I had to let this all out right now. I haven't fought with my parents since the second week of school, where I gave up, because I finally realized how broken I was. I didn't want to give up my fight of going back but I didn't know how I could continue to go on everyday fighting for 6 hours straight with my parents.

The past month has been silent. I don't know say much, smile sometimes, to please them. I can't recall the last time I've been to the dinner table, it feels wrong without my brother and sister.

But now, just tonite, I remember exactly what that burning anger felt like. My mom came into the computer telling me to call my brother's friend's house (where he is staying at. I moved but he stayed to complete his senior year at his school) and ask him about whether or not he has left for St. Louis (because we're going to meet him there tomorrow) and I didn't feel like calling his friend or talking to his friend at the moment so I told her no. She flipped anal-shit and stormed out of the room. I played nonchalant, she always get bitchy. I could hear her complaining about me to my Dad, she always does that, which is why I didn't think anything of it. 15 minutes later, my Dad stormed into the room and yelled at me for not doing what my mom said.

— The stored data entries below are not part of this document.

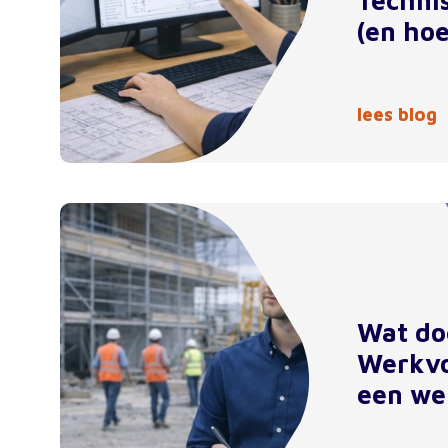
Techni
(en hoe
lees blog
Wat do
Werkvo
een we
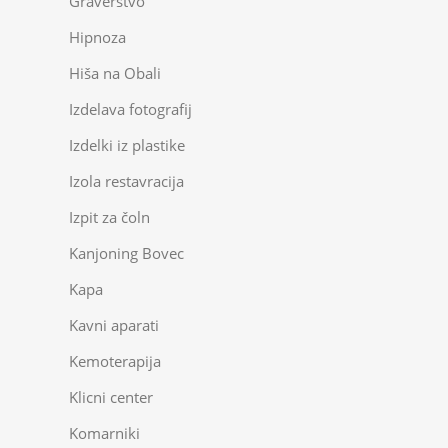
Graverstvo
Hipnoza
Hiša na Obali
Izdelava fotografij
Izdelki iz plastike
Izola restavracija
Izpit za čoln
Kanjoning Bovec
Kapa
Kavni aparati
Kemoterapija
Klicni center
Komarniki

I was like, "Whatever." I don't know how it escalated, but you forget after the heat of the moment. "She's worthless. She's the worse possible daughter. She only uses us. I wish she wasn't our daughter. I want her to leave. Leave." I came out with blood in my mouth from my cheek and anger that left marks on my heart. I wish I could tell you fully how I feel. I wish I could tell you details about what's been going on. My parents weren't out of line, in some cases, I am a bad daughter. The fact that I'm spoiled and hurt, doesn't add up to me being a good daughter, it adds up to me being the worse possible.

Maybe I deserve the bleeding of the inside of my cheek.